■ EXERCISE PASSAGE:

..........

The Four-step Problem-solving Process
George Polya described the experience of problem solving in his
book, How to Solve It, p. v:
A great discovery solves a great problem but there is a grain
of discovery in the solution of any problem. Your problem may be
modest; but if it challenges your curiosity and brings into play
your inventive facilities, and if you solve it by your own means,
you may experience the tension and enjoy the triumph of discovery.
As part of his work on problem solving, Polya developed a four-step
problem-solving process similar to the following:
- Understanding the Problem
- Can you state the problem in your own words?
- What are you trying to find or do?
- What are the unknowns?
- What information do you obtain from the problem?
- What information, if any, is missing or not needed?
- Devising a Plan
The following list of strategies, although not exhaustive, is very useful:
- Look for a pattern.
- Examine related problems and determine if the same
technique can be applied.
- Examine a simpler or special case of the problem
to gain insight into the solution of the original problem.
- Make a table.
- Make a diagram.
- Write an equation.
- Use a guess and check.
- Work backward.
- Identify a subgoal.
- Carrying out the Plan
- Implement the strategy in Step 2 and perform any necessary
actions or computations.
- Check each step of the plan as you proceed. This may be
intuitive checking or a formal proof of each step.
- Keep an accurate record of your work.

..........

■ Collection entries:

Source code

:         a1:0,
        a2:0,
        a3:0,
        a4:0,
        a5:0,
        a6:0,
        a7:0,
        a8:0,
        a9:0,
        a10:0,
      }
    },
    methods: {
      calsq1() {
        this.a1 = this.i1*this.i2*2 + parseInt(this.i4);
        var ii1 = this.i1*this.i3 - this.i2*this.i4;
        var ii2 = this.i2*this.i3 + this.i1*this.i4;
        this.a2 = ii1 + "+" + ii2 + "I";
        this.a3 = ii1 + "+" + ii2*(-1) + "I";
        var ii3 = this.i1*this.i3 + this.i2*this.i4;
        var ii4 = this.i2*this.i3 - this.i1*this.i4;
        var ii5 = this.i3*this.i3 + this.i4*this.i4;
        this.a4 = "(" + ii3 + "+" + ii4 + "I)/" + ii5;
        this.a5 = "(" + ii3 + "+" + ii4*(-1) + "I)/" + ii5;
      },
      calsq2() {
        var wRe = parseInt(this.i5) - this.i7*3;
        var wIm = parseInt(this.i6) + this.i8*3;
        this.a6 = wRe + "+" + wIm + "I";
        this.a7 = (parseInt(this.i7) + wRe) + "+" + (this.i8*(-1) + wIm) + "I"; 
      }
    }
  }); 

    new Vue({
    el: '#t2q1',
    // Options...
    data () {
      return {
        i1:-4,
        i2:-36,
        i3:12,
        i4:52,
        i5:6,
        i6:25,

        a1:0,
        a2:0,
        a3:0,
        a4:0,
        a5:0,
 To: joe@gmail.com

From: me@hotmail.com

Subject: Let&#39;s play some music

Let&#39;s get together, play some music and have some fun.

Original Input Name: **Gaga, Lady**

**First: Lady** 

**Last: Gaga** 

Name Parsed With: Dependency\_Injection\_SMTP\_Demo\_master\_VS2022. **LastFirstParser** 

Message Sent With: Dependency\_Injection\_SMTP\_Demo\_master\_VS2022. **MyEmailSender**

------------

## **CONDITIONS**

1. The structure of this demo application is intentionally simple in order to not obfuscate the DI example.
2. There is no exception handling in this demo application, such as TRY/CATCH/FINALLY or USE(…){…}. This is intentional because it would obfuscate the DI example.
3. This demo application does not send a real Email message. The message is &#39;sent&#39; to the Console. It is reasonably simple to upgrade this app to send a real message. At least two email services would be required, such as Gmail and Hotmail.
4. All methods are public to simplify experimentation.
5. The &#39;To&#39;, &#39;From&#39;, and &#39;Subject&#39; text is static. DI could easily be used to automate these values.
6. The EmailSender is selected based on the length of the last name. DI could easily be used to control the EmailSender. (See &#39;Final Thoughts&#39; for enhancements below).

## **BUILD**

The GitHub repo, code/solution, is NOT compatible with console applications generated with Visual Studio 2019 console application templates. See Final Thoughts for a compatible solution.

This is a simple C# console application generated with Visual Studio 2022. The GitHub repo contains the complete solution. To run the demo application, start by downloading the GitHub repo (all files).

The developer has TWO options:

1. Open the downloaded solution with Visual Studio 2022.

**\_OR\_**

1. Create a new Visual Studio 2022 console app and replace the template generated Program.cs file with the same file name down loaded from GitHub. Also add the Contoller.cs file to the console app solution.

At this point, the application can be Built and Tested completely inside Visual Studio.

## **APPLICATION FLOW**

..........

■ TASK REQUIREMENTS:
**A)** Echo the passage on Polya's problem-solving process word for word, starting at "- Devising a" and ending at "Make a table.".
**B)** For each statement, answer yes or no according to the passage on Polya's problem-solving process, and quote the words that decide it. (i) The list of strategies for devising a plan is presented as complete. (ii) Working backward is one of the listed strategies. (iii) Checking each step of the plan can be intuitive or a formal proof.
These entries were taken from a separate source.

■ SOLUTIONS IN ORDER:
**A)**
- Devising a Plan
The following list of strategies, although not exhaustive, is very useful:
- Look for a pattern.
- Examine related problems and determine if the same
technique can be applied.
- Examine a simpler or special case of the problem
to gain insight into the solution of the original problem.
- Make a table.

**B)**
(i) No: "although not exhaustive, is very useful"
(ii) Yes: "Work backward."
(iii) Yes: "This may be intuitive checking or a formal proof of each step."